Era Roberto nello stesso tempo sovrano della Provenza, onde tenevasi i papi affatto soggetti, ed aveva un illimitato credito alla corte di Francia. Teneva uniti questi stati l'interesse del partito guelfo, del quale Roberto prendevasi più cura che di tutt'altro affare; e preparavasi ad approfittare dell'interregno dell'impero e delle guerre civili di Germania per ischiacciare affatto il partito ghibellino in Italia.

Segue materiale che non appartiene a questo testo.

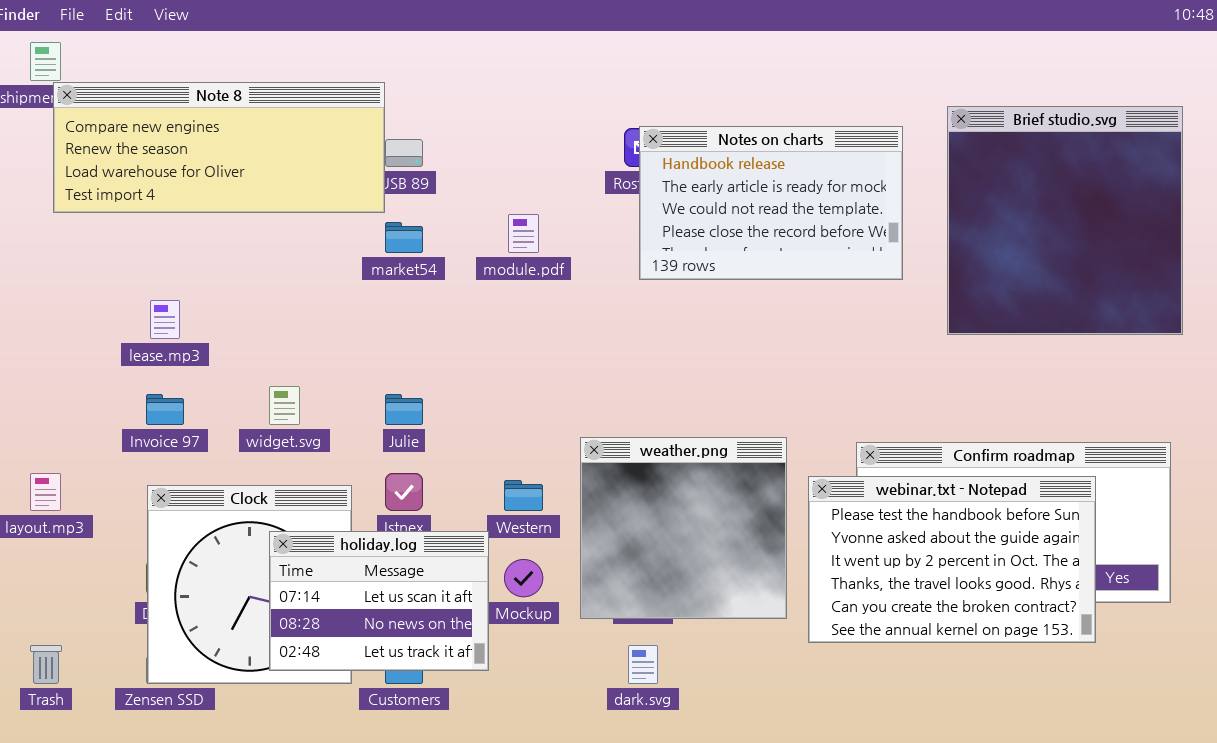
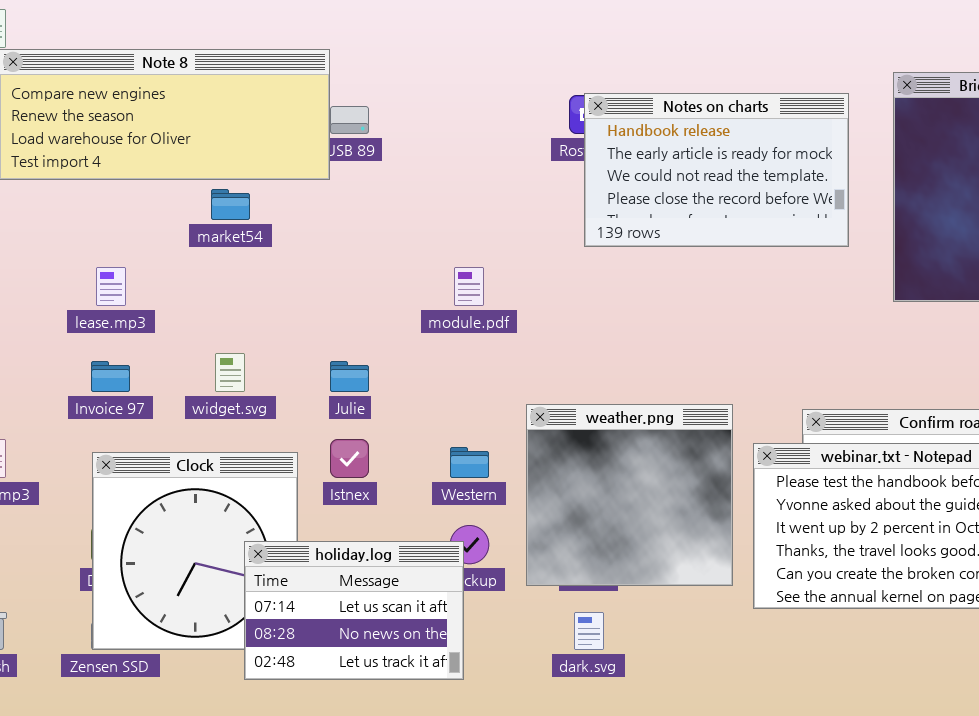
module.pdf: [508,214,539,253] -> [454,267,484,306], moved
market54: [385,222,423,253] -> [211,189,250,220], moved
holiday.log: [269,531,489,671] -> [244,541,464,680], moved

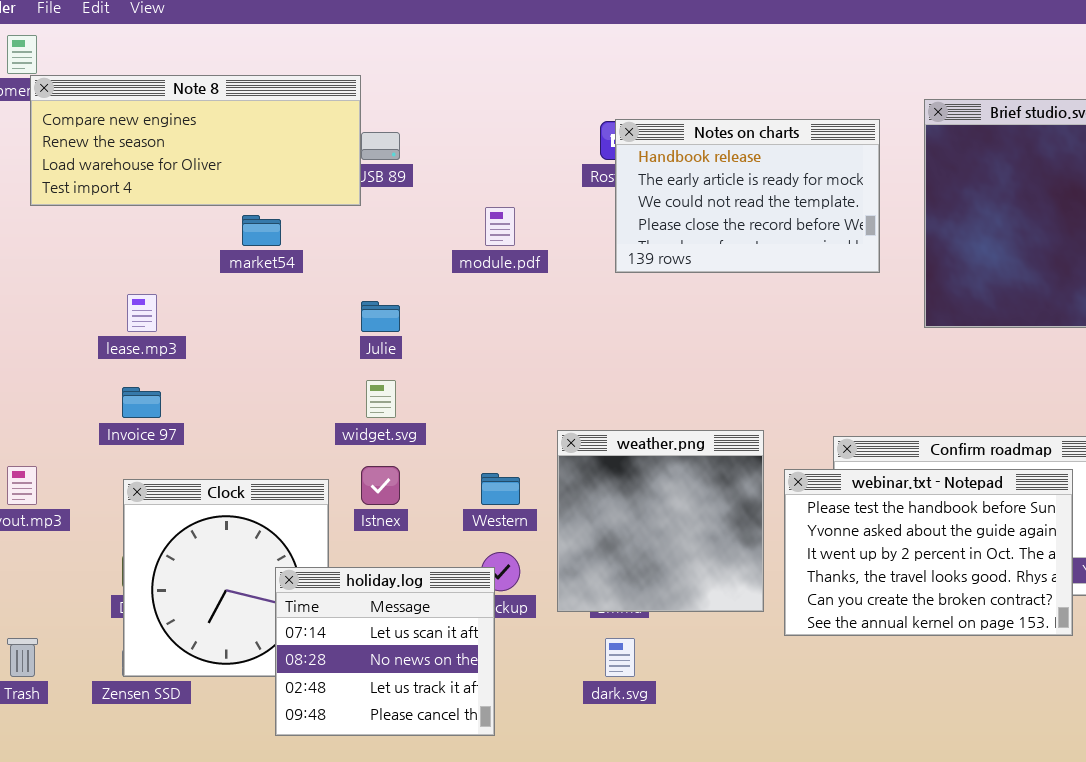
module.pdf: [454,267,484,306] -> [485,207,515,246], moved
widget.svg: [215,353,245,392] -> [366,380,396,418], moved
Julie: [330,361,369,392] -> [361,301,400,332], moved
holiday.log: [244,541,464,680] -> [275,567,495,736], resized

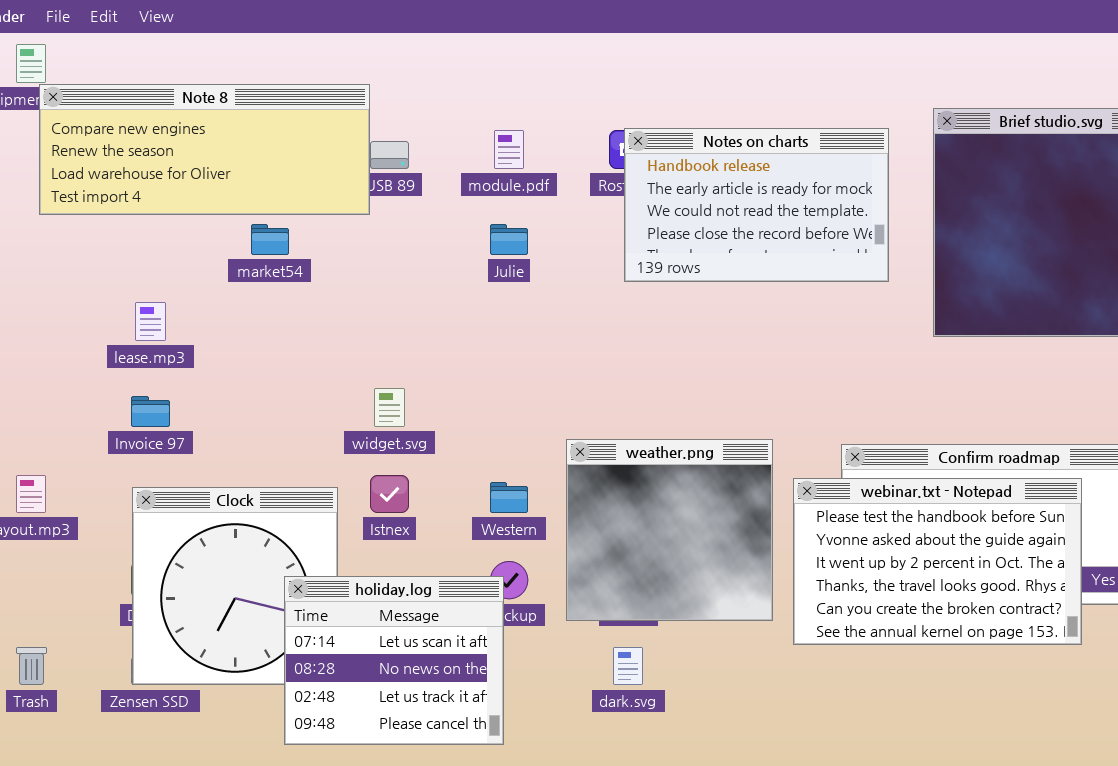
module.pdf: [485,207,515,246] -> [494,130,524,169], moved
Julie: [361,301,400,332] -> [490,224,528,255], moved

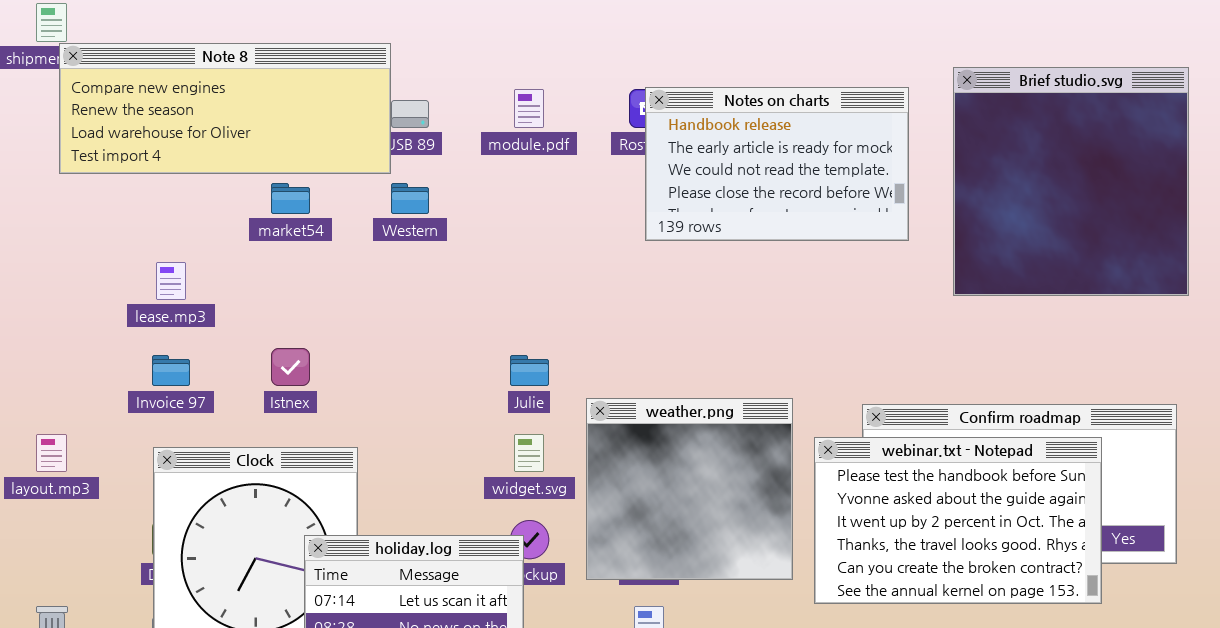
Julie: [490,224,528,255] -> [510,355,549,386], moved
widget.svg: [374,388,405,427] -> [514,434,544,472], moved
Istnex: [370,475,409,513] -> [271,348,310,386], moved
Western: [490,482,528,513] -> [391,183,429,214], moved

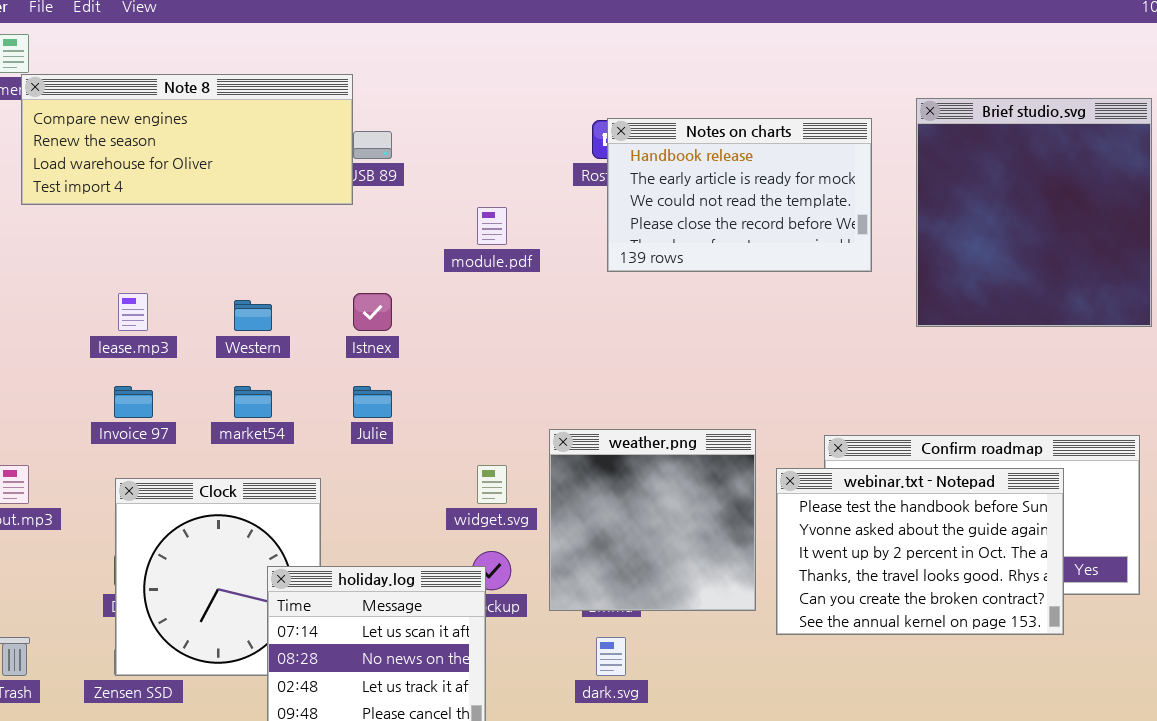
module.pdf: [514,89,544,128] -> [477,207,507,245], moved
market54: [271,183,310,214] -> [234,386,272,418], moved
Western: [391,183,429,214] -> [234,300,272,331], moved
Istnex: [271,348,310,386] -> [353,293,392,331], moved
Julie: [510,355,549,386] -> [353,386,392,418], moved

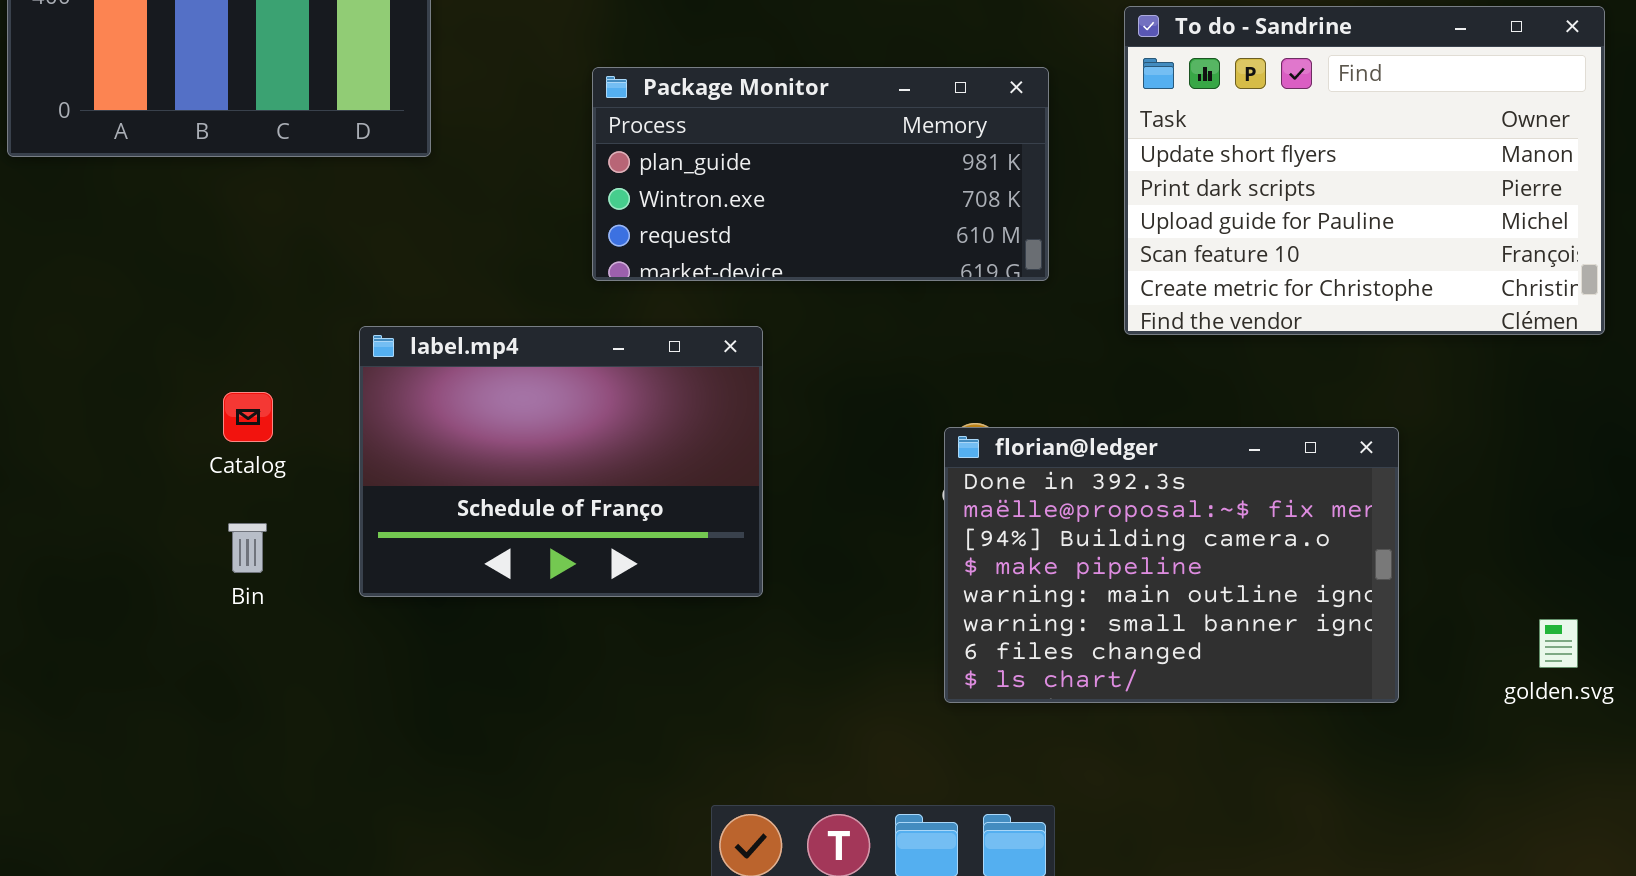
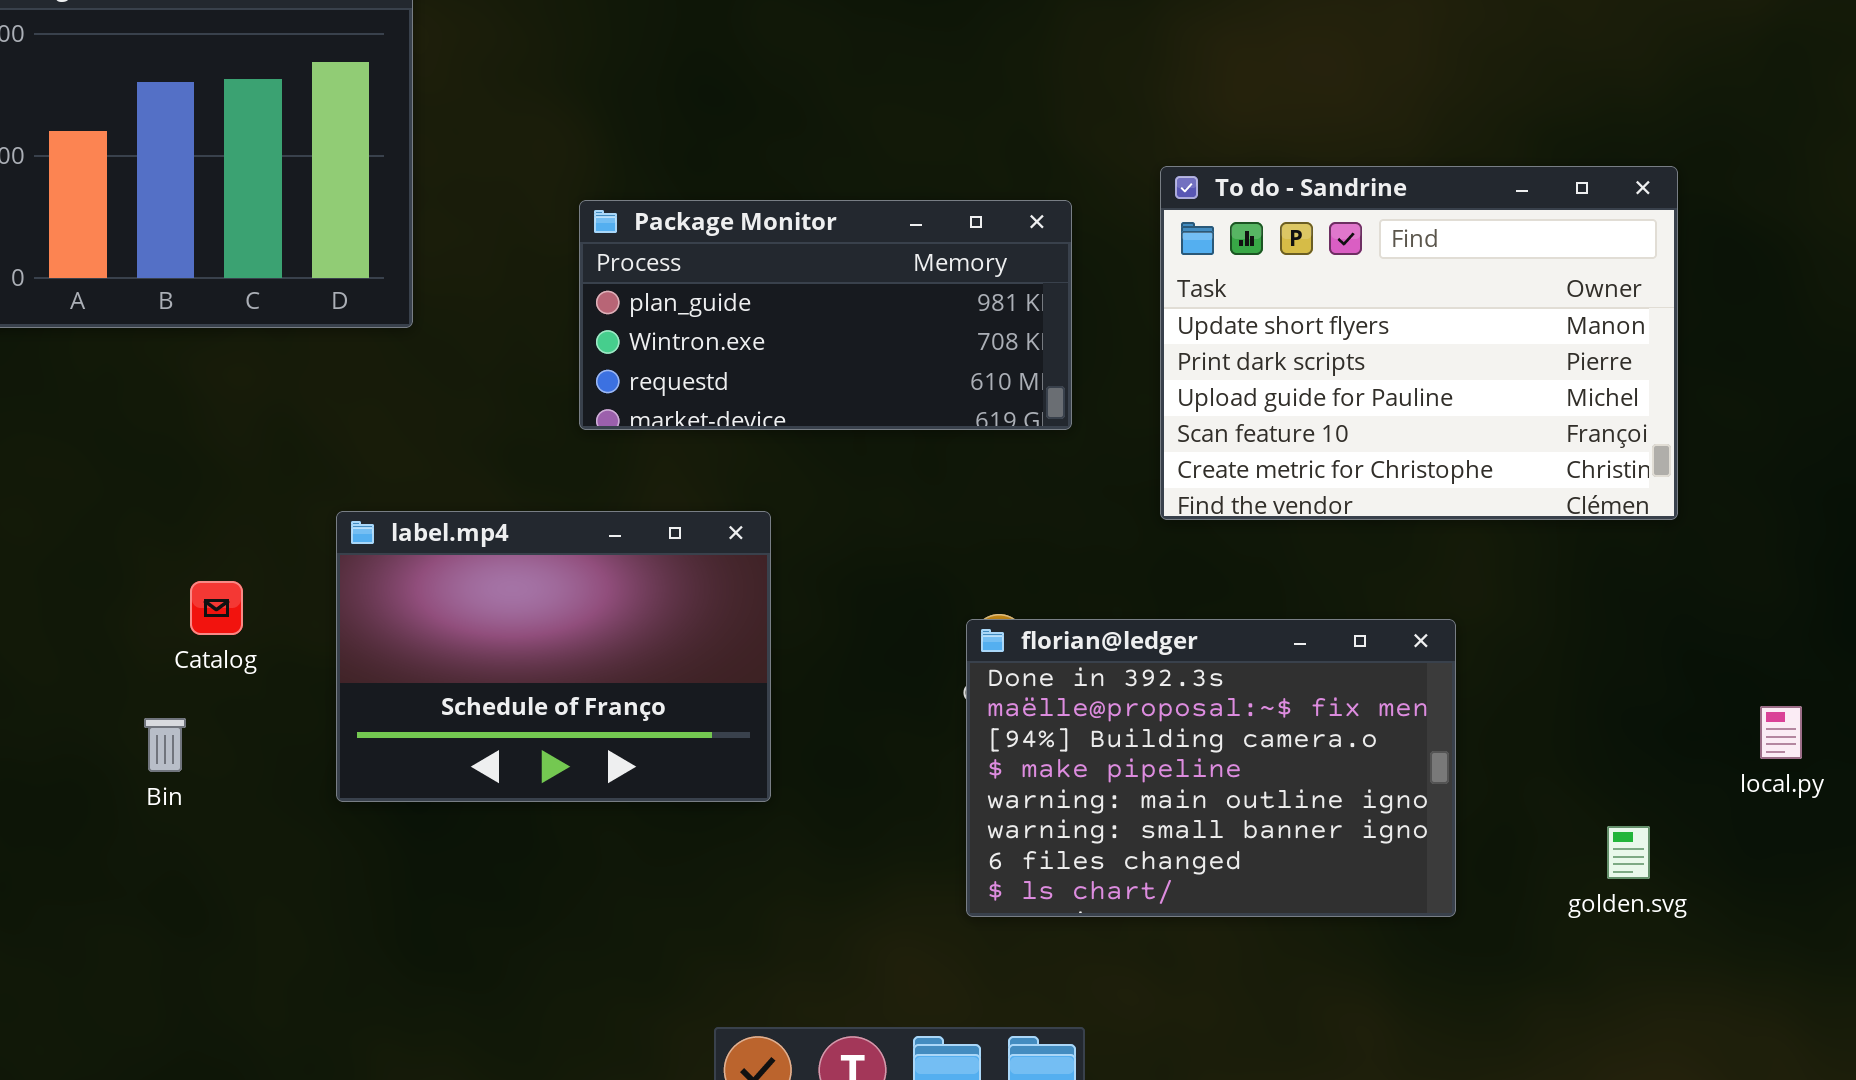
Package Monitor: [592,67,1049,281] -> [579,200,1072,430], moved
Bin: [228,523,267,573] -> [144,718,186,772], moved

Ma questo partito era diretto da capi valorosi ed illuminati, da capi intrepidi e pieni di zelo, che potevano lungamente resistere ai loro nemici; da capi strettamente uniti dal timore d'imminente ruina, e che l'implacabile odio della parte guelfa teneva fermi ne' loro principj. Questi capi di parte avevano ottenuta la sovranità della loro patria. Contavansi tra i principali Matteo Visconti signore di Milano e di parte della Lombardia, Cane della Scala signore di Verona e di parte della Venezia, Passerino Bonacossi signore di Mantova, Castruccio Castracani signore di Lucca e capo in Toscana del partito cui aveva formato Uguccione della Fagiuola, e per ultimo Federico di Montefeltro, signore d'Urbino, capitano dei Ghibellini della Marca d'Ancona e del ducato di Spoleto. Altri meno potenti e meno rinomati gentiluomini comandavano in città di minore importanza, in castelli ed in villaggi fortificati, che tenevano soggetti alla lega ghibellina.
Come capo di tutti i Ghibellini d'Italia veniva risguardato, non meno per la sua avanzata età, che per i suoi maturi consigli e per la superiorità delle sue forze, Matteo Visconti.